Please extract each line in the items below that contains the word "True", copying every such line in full.

(THE INPUT)

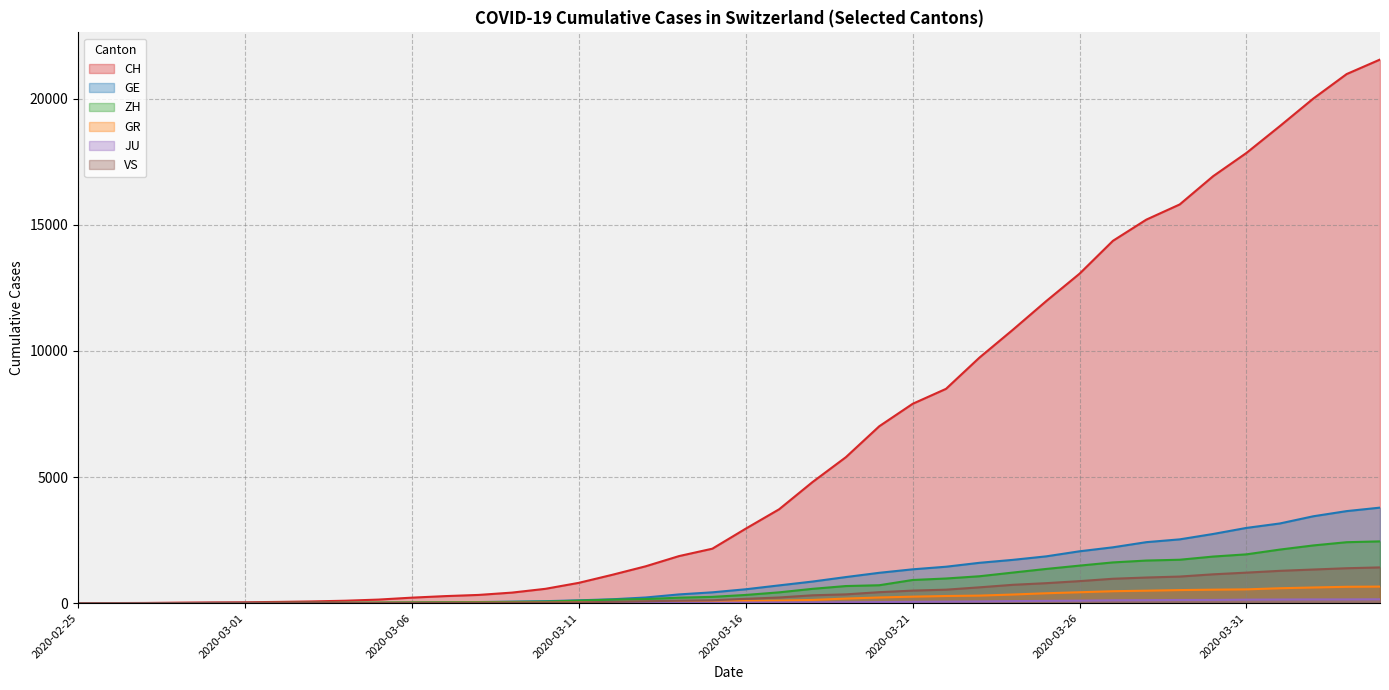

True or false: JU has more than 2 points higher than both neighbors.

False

(End THE INPUT)
(THE INPUT)

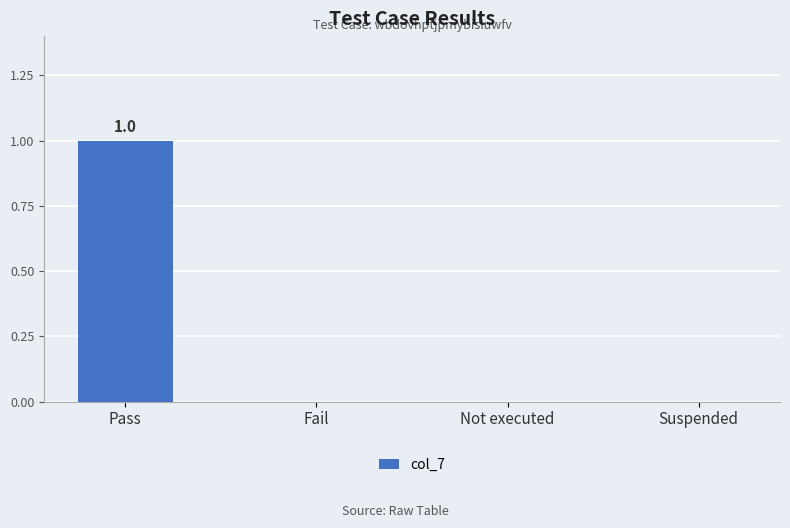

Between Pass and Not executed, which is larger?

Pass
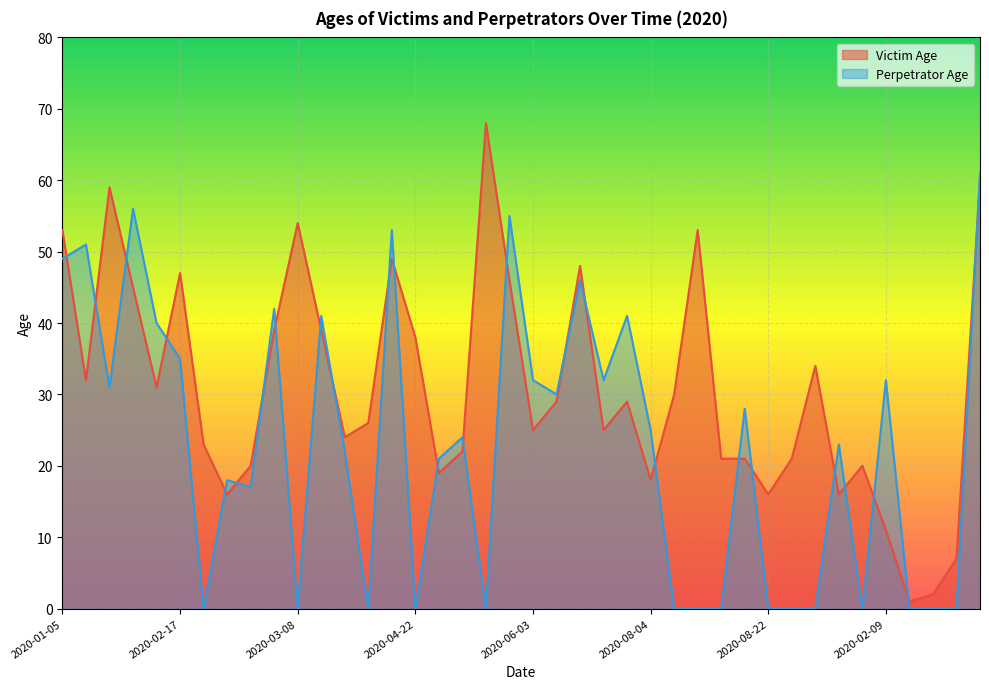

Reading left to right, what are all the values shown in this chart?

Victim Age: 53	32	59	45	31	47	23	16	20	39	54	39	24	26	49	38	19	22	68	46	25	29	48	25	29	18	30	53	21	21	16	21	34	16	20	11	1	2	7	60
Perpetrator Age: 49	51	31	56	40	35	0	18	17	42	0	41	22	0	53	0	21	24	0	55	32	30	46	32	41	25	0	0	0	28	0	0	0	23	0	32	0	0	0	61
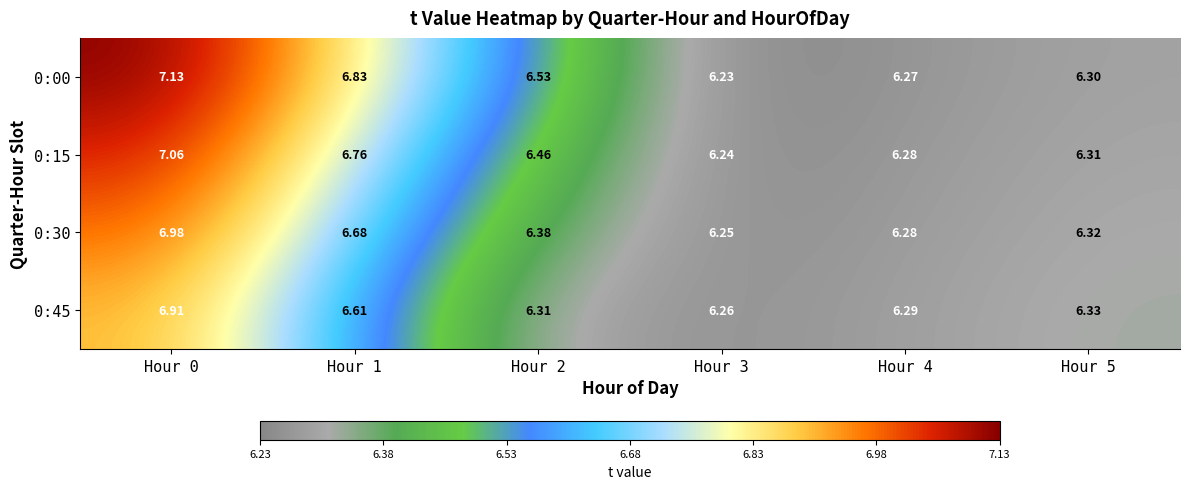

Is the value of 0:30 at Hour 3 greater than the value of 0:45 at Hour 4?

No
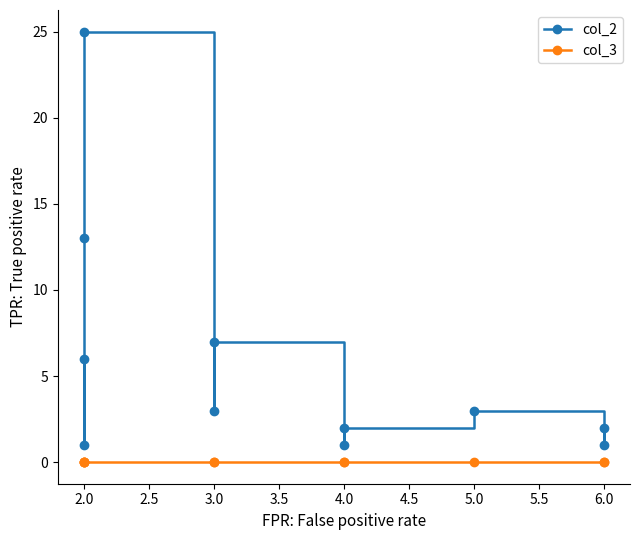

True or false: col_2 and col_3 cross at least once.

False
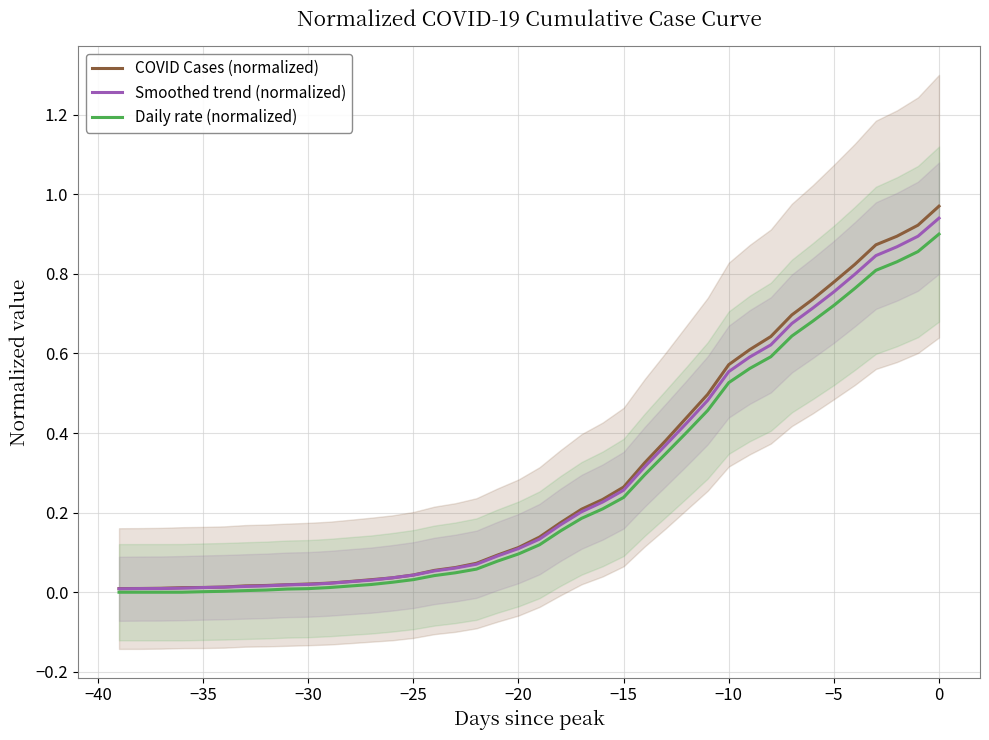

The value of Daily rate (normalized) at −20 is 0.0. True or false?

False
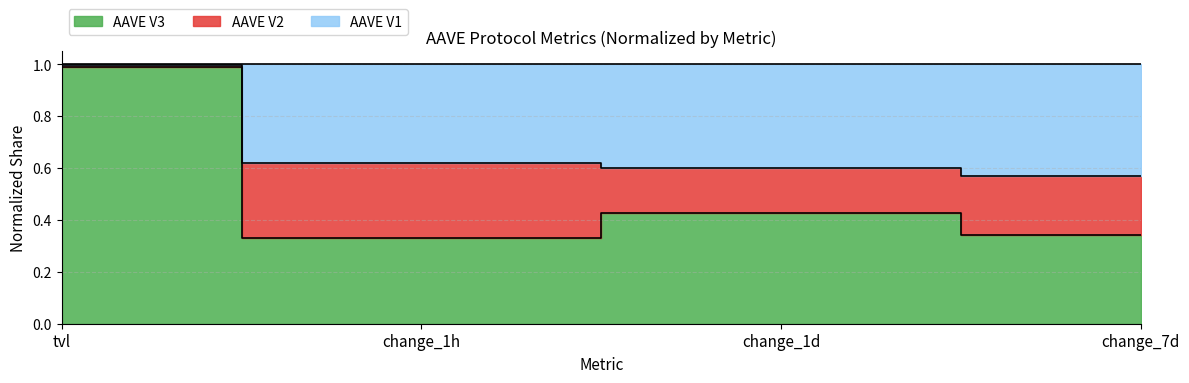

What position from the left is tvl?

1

(End THE INPUT)

**RESULT FOR THIS TASK:**
True or false: JU has more than 2 points higher than both neighbors.
True or false: col_2 and col_3 cross at least once.
The value of Daily rate (normalized) at −20 is 0.0. True or false?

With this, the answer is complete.